I heard on the Why Theory podcast that AI could be conceived as the authoritative “Other.” It has consumed the greatest compendium of human knowledge that has ever been assembled and synthesized it into a single function. This is not unlike what we ask judges to do.

Judges read and interpret the law to account for the nuances of each case. A code of laws can only asymptotically approach a comprehensive accounting of the ideal behavior of the system. Judges fill in the blanks and nuances the gaps between the Platonic law and mundane reality.

But judges don’t scale. It takes a lot of work to train a human judge, and they still deliver more lenient sentences after lunch. So let’s let AI do it. Let’s turn human judges and lawyers into a community of moral philosophers and essayists. The AI would keep abreast of the community and incorporate contemporary thought into its judgments. In order to shift the behavior of the AI judges, you would have to sufficiently influence the law review community with compelling argumentation, and participation in this process would be a right of every citizen.

Last Thoughts

It feels as though the current world order is undergoing a tectonic shift before our eyes.
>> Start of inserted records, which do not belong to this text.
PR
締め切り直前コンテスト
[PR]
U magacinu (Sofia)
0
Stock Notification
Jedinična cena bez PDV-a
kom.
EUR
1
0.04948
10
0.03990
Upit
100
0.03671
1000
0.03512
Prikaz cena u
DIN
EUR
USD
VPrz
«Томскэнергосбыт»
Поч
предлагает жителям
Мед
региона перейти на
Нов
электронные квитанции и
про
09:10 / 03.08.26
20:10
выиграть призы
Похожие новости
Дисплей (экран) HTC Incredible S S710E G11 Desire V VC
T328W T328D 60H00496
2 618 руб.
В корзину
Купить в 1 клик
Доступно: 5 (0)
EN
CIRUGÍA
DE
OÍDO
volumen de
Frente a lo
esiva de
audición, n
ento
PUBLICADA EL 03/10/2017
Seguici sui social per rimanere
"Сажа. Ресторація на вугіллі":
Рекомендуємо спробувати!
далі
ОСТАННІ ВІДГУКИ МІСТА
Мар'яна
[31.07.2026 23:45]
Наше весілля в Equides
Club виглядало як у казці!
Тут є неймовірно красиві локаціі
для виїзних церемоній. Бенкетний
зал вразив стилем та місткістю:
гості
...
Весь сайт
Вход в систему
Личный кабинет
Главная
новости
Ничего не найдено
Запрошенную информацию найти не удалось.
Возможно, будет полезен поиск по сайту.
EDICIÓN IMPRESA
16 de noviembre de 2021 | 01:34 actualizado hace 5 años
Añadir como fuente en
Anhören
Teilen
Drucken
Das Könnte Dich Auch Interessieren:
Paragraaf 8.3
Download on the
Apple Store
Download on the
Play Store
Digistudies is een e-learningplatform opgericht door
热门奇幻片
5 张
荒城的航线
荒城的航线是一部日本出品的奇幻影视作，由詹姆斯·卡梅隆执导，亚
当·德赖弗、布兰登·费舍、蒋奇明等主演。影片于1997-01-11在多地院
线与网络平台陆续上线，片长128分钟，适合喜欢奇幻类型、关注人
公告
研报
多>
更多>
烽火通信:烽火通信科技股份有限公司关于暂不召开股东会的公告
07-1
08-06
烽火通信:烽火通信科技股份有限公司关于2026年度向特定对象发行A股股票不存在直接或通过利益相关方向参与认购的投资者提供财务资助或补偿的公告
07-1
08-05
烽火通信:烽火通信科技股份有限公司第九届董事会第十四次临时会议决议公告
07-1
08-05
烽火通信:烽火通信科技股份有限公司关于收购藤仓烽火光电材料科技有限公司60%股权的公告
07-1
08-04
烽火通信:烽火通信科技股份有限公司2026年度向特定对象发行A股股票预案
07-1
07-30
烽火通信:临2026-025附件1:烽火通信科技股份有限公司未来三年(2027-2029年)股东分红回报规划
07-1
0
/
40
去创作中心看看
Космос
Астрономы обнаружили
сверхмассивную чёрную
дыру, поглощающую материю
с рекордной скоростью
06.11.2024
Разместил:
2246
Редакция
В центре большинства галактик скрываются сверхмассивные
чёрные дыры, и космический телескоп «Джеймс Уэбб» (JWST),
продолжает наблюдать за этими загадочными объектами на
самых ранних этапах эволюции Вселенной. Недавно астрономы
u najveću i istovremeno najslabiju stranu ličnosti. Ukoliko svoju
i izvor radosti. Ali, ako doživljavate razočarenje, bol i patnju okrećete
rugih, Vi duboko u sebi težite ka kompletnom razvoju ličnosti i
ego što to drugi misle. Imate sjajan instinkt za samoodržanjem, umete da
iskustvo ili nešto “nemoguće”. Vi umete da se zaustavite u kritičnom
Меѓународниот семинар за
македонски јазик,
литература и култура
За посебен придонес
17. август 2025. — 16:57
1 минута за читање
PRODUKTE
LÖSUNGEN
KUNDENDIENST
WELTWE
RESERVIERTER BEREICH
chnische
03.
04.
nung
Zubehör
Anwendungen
Key technological advances are akin to global catastrophes in the way they reshape the world, and since we happen to live in a rare time of rapid transformation, it’s our duty to imagine the future.

It’s why I think the idea of Utopia is so compelling, even when we’re reminded that it literally translates to “no-place,” implying that it’s impossible. But I don’t think the point is to achieve Utopia, it’s to have sense of purpose and direction. Our collective imagining of Utopia is the first step to constructing it.